A Place of Hiding

“You said she might be protecting someone,” St. James said. “Who?”


“The son, for starters. Adrian.” Holberry explained that Guy Brouard’s thirty-seven-year-old son had also been a house guest the night before the murder. Then, he said, there were the Duffys to consider: Valerie and Kevin, who’d been part of life at Le Reposoir since the day Brouard had taken the place over.

“Ruth Brouard might lie for any of them,” Holberry pointed out. She was known to be loyal to the people she loved. And the Duffys at least, it had to be said, returned the favour. “We’re talking about a well-liked pair, Ruth and Guy Brouard. He’s done a world of good on this island. He used to give away money like tissues during cold season, and she’s been active with the Samaritans for years.”

“People without apparent enemies, then,” St. James noted.

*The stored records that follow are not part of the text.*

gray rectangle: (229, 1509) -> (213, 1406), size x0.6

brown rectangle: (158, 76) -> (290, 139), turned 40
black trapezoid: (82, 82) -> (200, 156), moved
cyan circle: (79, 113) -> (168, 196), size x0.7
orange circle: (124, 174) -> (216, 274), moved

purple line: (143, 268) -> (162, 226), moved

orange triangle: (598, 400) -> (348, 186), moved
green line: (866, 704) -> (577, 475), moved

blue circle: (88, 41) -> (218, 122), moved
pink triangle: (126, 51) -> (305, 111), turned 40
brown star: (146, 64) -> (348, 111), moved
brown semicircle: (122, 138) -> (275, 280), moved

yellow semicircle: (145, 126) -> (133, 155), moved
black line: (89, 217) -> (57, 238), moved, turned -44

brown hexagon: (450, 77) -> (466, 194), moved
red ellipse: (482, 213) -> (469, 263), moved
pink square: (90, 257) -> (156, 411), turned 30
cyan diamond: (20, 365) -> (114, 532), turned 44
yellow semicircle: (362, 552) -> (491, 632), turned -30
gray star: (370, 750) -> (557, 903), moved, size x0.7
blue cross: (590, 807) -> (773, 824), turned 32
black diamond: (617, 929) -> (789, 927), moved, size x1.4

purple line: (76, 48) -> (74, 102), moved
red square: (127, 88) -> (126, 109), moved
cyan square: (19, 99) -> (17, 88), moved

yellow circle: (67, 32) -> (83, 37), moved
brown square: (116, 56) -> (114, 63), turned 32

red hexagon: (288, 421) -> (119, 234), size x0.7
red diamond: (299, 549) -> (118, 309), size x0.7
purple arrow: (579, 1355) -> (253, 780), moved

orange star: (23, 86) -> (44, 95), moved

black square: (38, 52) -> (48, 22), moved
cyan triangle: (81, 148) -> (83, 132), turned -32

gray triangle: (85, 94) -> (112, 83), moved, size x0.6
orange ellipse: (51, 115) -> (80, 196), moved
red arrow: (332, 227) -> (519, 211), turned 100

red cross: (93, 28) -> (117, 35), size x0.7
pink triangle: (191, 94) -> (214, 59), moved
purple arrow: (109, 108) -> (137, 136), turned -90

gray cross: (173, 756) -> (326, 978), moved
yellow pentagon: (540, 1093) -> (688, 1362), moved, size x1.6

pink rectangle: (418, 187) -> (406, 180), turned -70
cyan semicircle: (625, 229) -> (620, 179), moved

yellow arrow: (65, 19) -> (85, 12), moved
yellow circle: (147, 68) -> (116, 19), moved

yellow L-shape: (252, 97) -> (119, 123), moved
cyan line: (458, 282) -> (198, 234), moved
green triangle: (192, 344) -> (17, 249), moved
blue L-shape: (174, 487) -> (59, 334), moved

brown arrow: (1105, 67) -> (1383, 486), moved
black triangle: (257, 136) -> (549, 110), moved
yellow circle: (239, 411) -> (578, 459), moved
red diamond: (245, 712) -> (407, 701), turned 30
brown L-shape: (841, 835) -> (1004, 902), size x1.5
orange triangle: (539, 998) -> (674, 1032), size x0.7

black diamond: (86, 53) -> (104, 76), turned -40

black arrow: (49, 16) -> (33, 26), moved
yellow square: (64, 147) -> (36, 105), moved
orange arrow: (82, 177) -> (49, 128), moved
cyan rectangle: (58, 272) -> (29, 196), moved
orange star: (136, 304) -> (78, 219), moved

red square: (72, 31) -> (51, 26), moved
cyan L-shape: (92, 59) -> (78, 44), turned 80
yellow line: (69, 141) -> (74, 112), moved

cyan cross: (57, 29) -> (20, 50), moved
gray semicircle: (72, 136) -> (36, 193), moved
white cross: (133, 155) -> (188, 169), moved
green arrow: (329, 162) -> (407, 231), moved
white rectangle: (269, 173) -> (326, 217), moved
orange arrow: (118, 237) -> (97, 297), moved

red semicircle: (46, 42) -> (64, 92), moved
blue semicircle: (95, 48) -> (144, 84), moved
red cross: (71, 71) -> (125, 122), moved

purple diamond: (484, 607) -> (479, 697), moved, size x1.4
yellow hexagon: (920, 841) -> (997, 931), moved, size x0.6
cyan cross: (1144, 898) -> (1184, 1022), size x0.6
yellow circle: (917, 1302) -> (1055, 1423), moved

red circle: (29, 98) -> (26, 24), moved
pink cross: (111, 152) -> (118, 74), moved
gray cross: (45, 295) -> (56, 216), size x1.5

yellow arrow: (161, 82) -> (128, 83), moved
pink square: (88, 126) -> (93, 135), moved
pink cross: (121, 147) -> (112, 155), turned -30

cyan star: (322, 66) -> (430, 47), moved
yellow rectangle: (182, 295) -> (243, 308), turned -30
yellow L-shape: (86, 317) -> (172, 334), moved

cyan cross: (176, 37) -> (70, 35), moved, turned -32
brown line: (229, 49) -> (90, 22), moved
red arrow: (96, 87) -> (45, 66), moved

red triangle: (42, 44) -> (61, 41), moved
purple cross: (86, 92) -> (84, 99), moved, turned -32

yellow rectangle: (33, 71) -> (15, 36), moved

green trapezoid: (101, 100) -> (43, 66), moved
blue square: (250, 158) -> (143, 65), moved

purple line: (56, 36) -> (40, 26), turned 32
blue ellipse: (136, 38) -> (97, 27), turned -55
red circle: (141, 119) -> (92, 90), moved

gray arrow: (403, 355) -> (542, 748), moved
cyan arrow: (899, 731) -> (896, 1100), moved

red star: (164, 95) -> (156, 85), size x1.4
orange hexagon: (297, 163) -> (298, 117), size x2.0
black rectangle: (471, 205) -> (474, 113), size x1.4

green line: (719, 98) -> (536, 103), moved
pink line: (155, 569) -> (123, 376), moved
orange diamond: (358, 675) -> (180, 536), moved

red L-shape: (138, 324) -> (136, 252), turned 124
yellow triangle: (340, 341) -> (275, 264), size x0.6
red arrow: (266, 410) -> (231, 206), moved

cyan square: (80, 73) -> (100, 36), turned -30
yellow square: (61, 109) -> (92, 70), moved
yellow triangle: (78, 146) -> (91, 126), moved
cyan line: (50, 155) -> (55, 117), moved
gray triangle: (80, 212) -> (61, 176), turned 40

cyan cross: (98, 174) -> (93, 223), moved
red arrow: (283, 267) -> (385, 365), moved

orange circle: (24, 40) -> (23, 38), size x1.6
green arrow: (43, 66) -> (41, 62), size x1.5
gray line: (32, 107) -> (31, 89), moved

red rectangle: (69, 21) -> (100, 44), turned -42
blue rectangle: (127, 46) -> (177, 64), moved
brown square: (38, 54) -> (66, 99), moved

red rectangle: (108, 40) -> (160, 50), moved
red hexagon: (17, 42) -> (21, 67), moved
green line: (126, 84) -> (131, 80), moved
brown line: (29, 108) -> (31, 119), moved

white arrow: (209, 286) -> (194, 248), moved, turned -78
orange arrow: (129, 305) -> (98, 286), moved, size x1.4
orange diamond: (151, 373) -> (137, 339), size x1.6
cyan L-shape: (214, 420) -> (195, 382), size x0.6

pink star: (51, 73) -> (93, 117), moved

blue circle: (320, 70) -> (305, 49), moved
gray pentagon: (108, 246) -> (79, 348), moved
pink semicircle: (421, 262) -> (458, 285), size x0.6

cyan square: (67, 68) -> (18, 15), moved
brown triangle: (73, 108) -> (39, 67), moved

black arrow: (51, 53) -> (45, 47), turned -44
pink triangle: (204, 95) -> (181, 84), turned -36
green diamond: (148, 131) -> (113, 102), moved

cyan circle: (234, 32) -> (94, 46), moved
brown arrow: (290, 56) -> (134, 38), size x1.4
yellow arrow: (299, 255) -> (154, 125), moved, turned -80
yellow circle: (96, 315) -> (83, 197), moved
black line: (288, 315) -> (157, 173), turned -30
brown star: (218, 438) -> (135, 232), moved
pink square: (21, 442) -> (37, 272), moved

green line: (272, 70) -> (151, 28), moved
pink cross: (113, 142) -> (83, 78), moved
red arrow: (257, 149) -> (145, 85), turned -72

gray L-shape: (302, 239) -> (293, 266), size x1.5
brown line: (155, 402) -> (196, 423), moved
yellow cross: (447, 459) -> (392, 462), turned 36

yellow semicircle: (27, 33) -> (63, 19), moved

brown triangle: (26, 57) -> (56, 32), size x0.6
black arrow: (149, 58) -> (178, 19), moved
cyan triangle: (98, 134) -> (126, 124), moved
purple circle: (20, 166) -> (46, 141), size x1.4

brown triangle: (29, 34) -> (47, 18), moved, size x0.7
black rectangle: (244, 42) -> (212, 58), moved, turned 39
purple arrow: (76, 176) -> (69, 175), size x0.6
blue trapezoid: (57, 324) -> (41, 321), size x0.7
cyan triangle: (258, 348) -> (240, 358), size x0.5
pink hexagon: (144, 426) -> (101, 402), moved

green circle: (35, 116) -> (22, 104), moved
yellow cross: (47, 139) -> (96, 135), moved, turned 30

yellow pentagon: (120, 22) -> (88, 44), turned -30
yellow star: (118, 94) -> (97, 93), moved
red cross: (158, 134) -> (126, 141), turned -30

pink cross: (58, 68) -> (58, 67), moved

“Deadly for the defence,” Holberry said. “But all is not lost on that front yet.”

Holberry sounded pleased. St. James’s interest quickened. “You’ve come up with something.”

“Several somethings,” Holberry said. “They may turn out to be several nothings, but they bear looking into and I can assure you the police weren’t sniffing seriously round anyone but the Rivers from the first.”

He went on to describe a close relationship that Guy Brouard had with a sixteen-year-old boy, one Paul Fielder, who lived in what was obviously the wrong side of town in an area called the Bouet. Brouard had hooked up with the boy through a local programme that paired adults from the community with disadvantaged teenagers from the secondary school. GAYT—Guernsey Adults-Youths-Teachers—had chosen Paul Fielder to be mentored by Guy Brouard, and Brouard had more or less adopted the boy, a circumstance which might have been less than thrilling to the boy’s own parents or, for that matter, to Brouard’s natural son. In either case, passions could have flared and among those passions the basest of them all: jealousy and what jealousy could lead someone to do. Then there was the fact of that party the night before Guy Brouard met his end, Holberry went on. Everyone had known for weeks it was coming, so a killer prepared to set upon Brouard when he wasn’t in top form—as he wouldn’t have been after partying till the wee hours of the morning—could have planned in advance exactly how best to carry it off and lay the blame elsewhere. While the party was going on, how difficult would it have been to slip upstairs and plant evidence on clothing and on the soles of shoes or, better yet, even to take those shoes down to the bay to leave a footprint or two that the police could find later? Yes, that party and the death were related, Holberry stated unequivocally, and they were related in more ways than one.

“This whole business with the museum architect needs dissecting as well,” Holberry said. “It was unexpected and messy, and when things are unexpected and messy, people get provoked.”

“But the architect wasn’t present the night of the murder, was he?” St. James asked. “I was under the impression he’s in America.”

“Not that architect. I’m speaking of the original architect, a bloke called Bertrand Debiere. He’s a local man and he, along with everyone else, believed it was his design that would be chosen for Brouard’s museum. Well, why not? Brouard had a model of the place he kept showing off for weeks to anyone who was interested and it was Debiere’s model, made by his own hands. So when he—this is Brouard—said he was having a party to name the architect he’d chosen for the job...” Holberry shrugged. “You can’t blame Debiere for assuming he was the man.”

“Vengeful?”

“Who’s to tell, really? One would think the local coppers might have given him more than a cursory glance, but he’s a Guernseyman. So they’re not likely to touch him.”